§ WORK TO BE COMPLETED: Transcribe the rows from the line containing "Dům 4+kk, Trogir, Chorvatsko – PRODÁNO" through the line containing "Rodinný dům", including both of those lines. Copy them exactly as they appear.

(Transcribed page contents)
= = = =

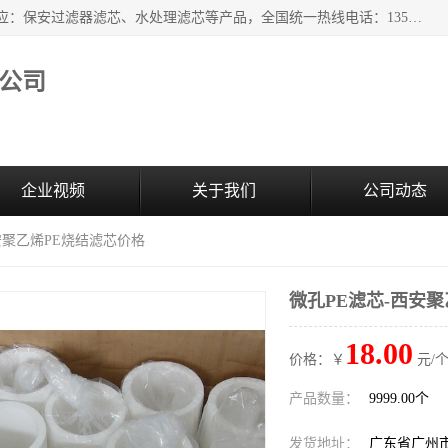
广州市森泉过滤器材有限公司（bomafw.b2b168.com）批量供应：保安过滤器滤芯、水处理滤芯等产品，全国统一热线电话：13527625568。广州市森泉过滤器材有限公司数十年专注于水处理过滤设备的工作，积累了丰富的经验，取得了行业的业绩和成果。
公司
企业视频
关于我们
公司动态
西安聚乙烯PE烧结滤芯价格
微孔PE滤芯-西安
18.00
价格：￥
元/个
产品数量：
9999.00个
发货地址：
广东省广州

= = = =

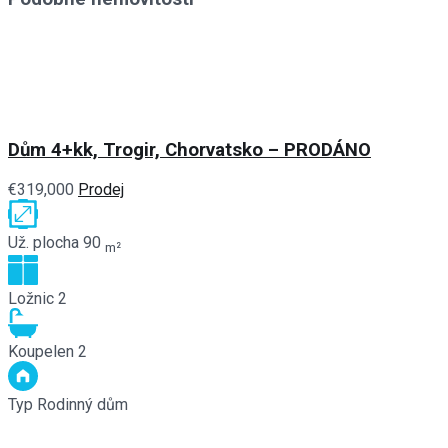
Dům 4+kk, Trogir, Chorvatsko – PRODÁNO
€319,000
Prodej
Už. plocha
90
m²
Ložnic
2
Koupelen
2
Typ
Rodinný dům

= = = =

§ ANSWER SECTION:
Dům 4+kk, Trogir, Chorvatsko – PRODÁNO
€319,000
Prodej
Už. plocha
90
m²
Ložnic
2
Koupelen
2
Typ
Rodinný dům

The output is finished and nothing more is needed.